Overhead is a plane. Automobiles are parked along the street, bulbous and closed in, their design strange; and yet she accepts it all.
‘Gavi.’ Professor Einstein’s moustache is greyer than before, but his eyes still sparkle.
She trembles as she kisses his cheek.
‘Kurt,’ continues Einstein, ‘allow me to make introductions. Herr Professor Gödel, meet Fräulein Doktor Wolf.’
Of course they are speaking German now, so comforting.
‘We’re discussing the existence or otherwise of time,’ adds Einstein.
‘In the context of entropy?’ asks Gavriela.
Gödel raises his eyebrows; Einstein grins.
‘A lifeline,’ says Gödel, ‘is a fixed geodesic in a four-dimensioned continuum.’
‘There are six million murdered Jews,’ she says, ‘that you can’t have a conversation with now.’
Einstein half-smiles, as if he expected this.
‘I beg your pardon,’ Gavriela adds. ‘I feel so stuck in the past at times.’
Gödel opens his mouth to speak, but the world is spinning away, is gone.

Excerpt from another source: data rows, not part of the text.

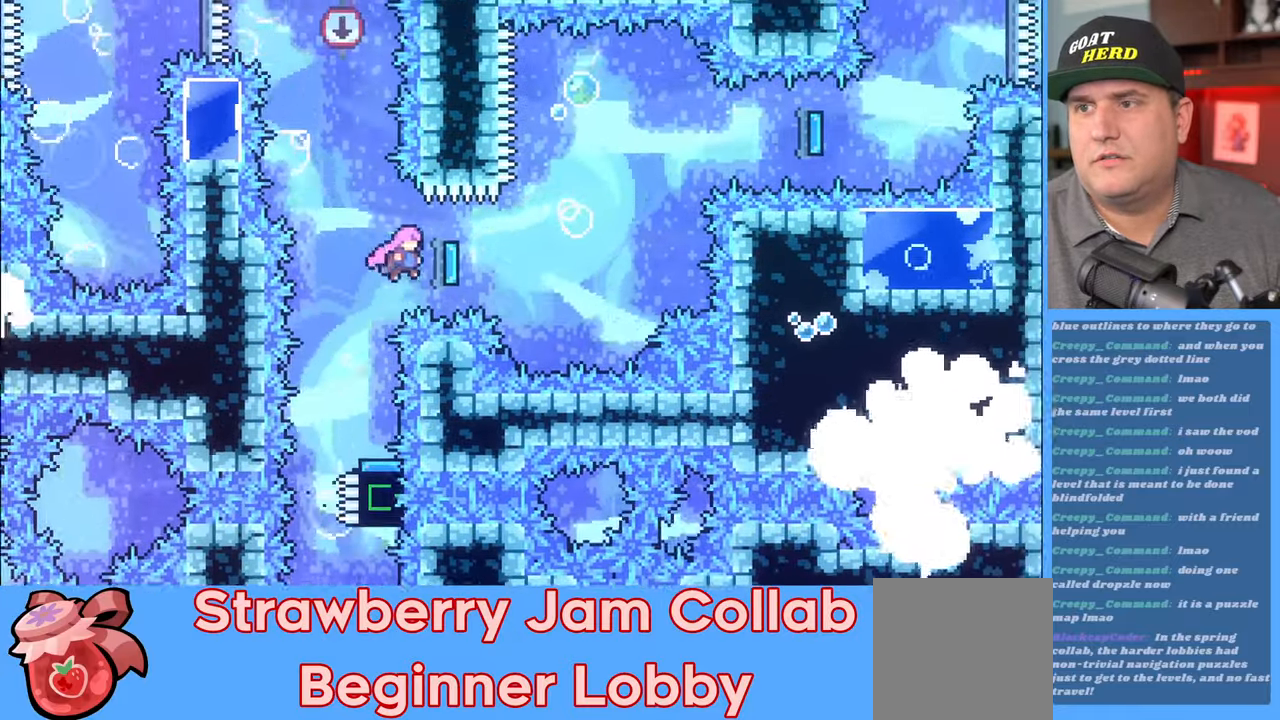
{"buttons": ["R2"], "left_stick": "up-right", "right_stick": "center", "events": [[450, "left_stick", "up-right"]]}
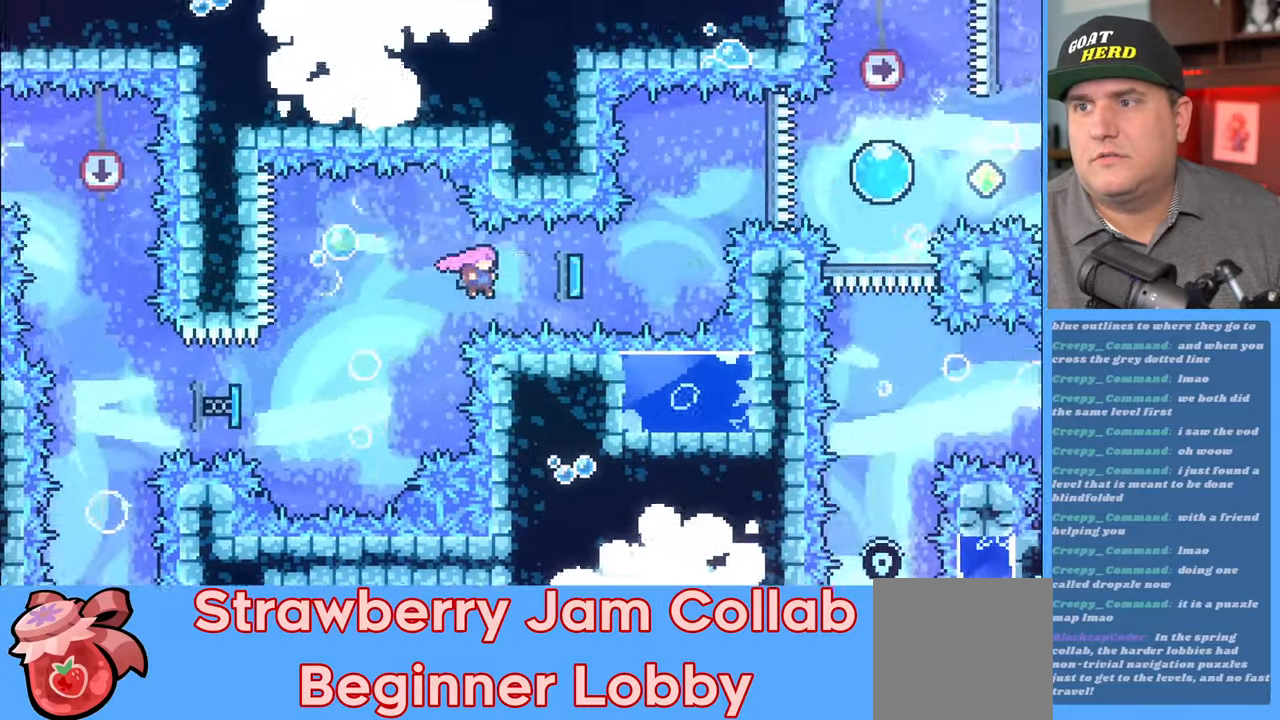
{"buttons": ["R2"], "left_stick": "up-right", "right_stick": "center", "events": [[33, "X", "down"], [133, "X", "up"]]}
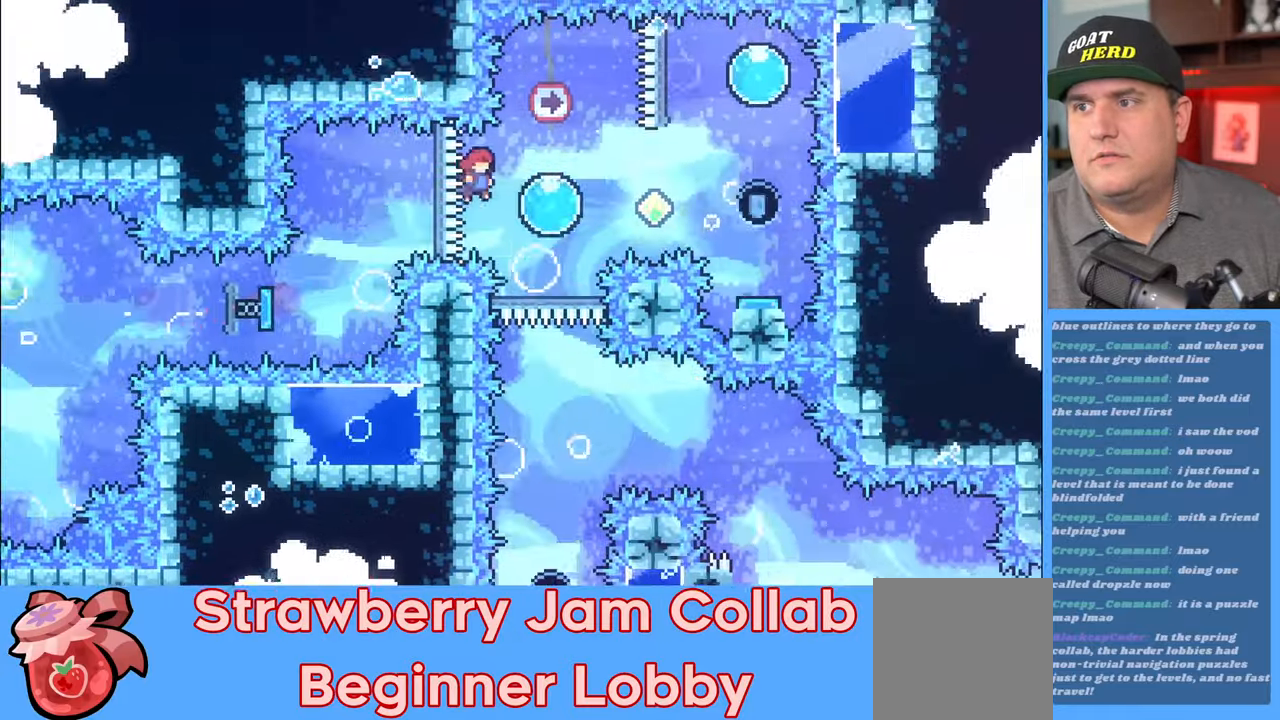
{"buttons": ["R2"], "left_stick": "right", "right_stick": "center", "events": [[367, "left_stick", "right"]]}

In the gloom, Herr Doktor Freud leaned closer.
‘Back into the dream, that’s right, as you go back—’
‘I don’t . . .’
‘—more deeply now.’
The wheelchair responds to a tiny gesture of her fingertip. It’s just as well, for she’s capable of little else. Whining softly, the motor engages and carries her closer to the desktop, then stops.
Her skin is old and blotched with brown, her hands fragile memories of youth.
‘Tell me,’ she whispers.
‘Sure, Gran. See here?’ The bearded man is pointing at a glass pane containing a picture, like a cinema screen, but the glowing picture is in focused colour. ‘There’s the event.’
Three scarlet dots shine in a starfield.
‘Finally,’ she whispers.
‘What do you mean, finally?’ asks the young man.
‘Never mind.’
Beneath the screen, a simple folded card bears the label: Property of Project HEIMDALL. Please leave running.
‘No.’ This is a woman’s voice from behind her, not friendly. ‘I’d like to know. What did you mean by that, Dr Wolf?’
Gavriela causes her wheelchair to rotate on the spot.
Surrounding the young woman are flickers of darkness, and her eyes are hard.
‘I’ve led a long life,’ says Gavriela.
Turning away from the inevitable has never been her style.